» **Work to complete**
Rewrite the listing below as a Markdown table with the columns "Row" and "Line," numbering each row and skipping blank lines. Leave the picture lines out of the table.

» **Data for processing**
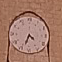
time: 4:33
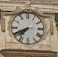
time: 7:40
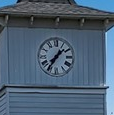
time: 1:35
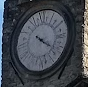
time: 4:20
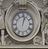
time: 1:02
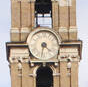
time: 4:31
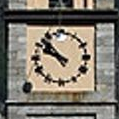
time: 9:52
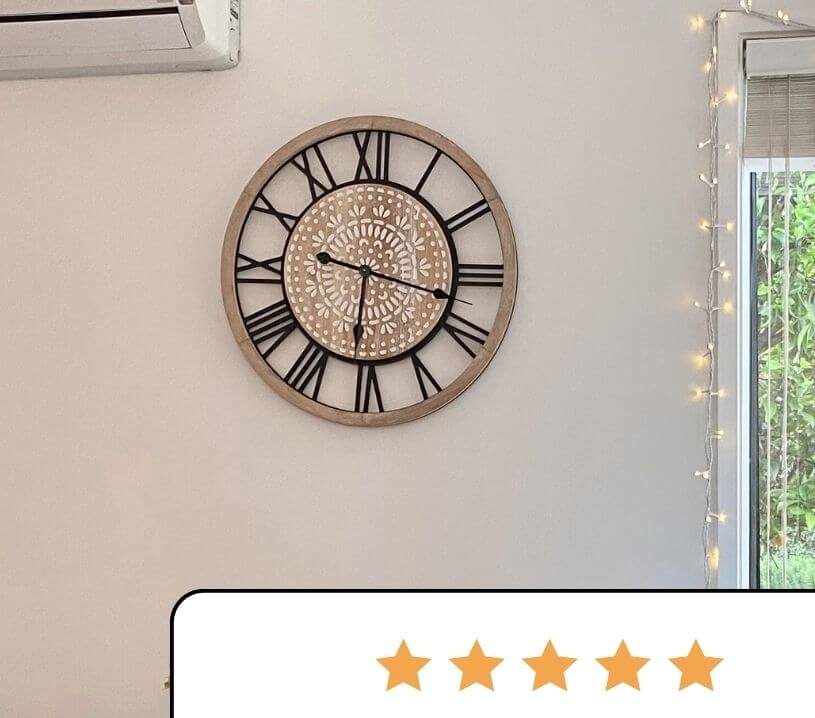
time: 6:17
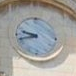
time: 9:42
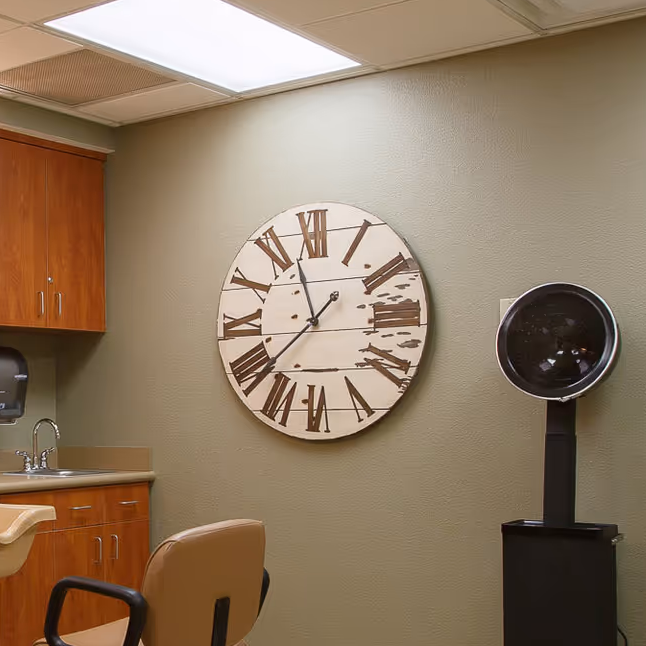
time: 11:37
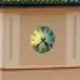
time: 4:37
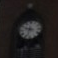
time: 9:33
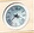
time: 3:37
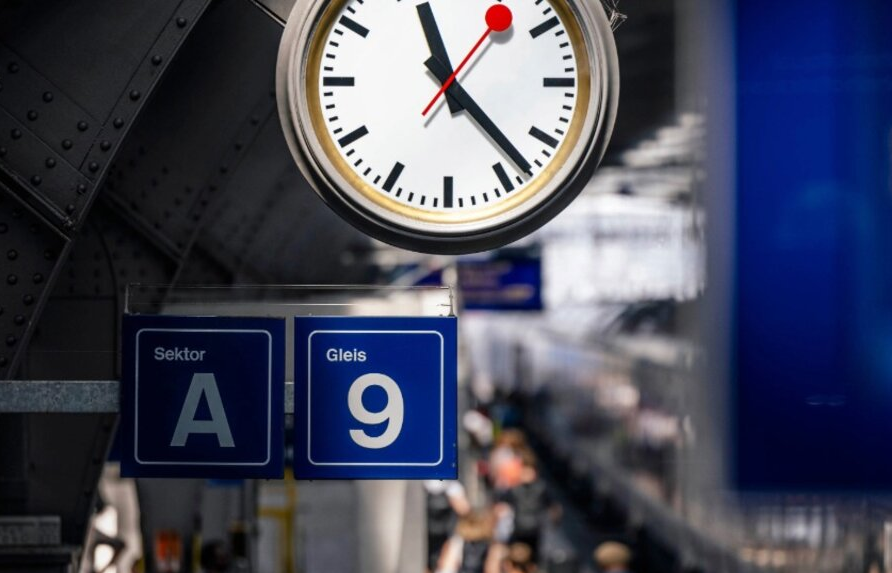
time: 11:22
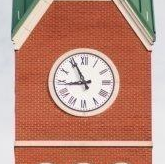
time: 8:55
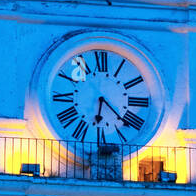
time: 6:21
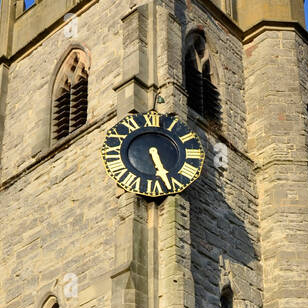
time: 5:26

» **Answer below**
| Row | Line |
|---|---|
| 1 | time: 4:33 |
| 2 | time: 7:40 |
| 3 | time: 1:35 |
| 4 | time: 4:20 |
| 5 | time: 1:02 |
| 6 | time: 4:31 |
| 7 | time: 9:52 |
| 8 | time: 6:17 |
| 9 | time: 9:42 |
| 10 | time: 11:37 |
| 11 | time: 4:37 |
| 12 | time: 9:33 |
| 13 | time: 3:37 |
| 14 | time: 11:22 |
| 15 | time: 8:55 |
| 16 | time: 6:21 |
| 17 | time: 5:26 |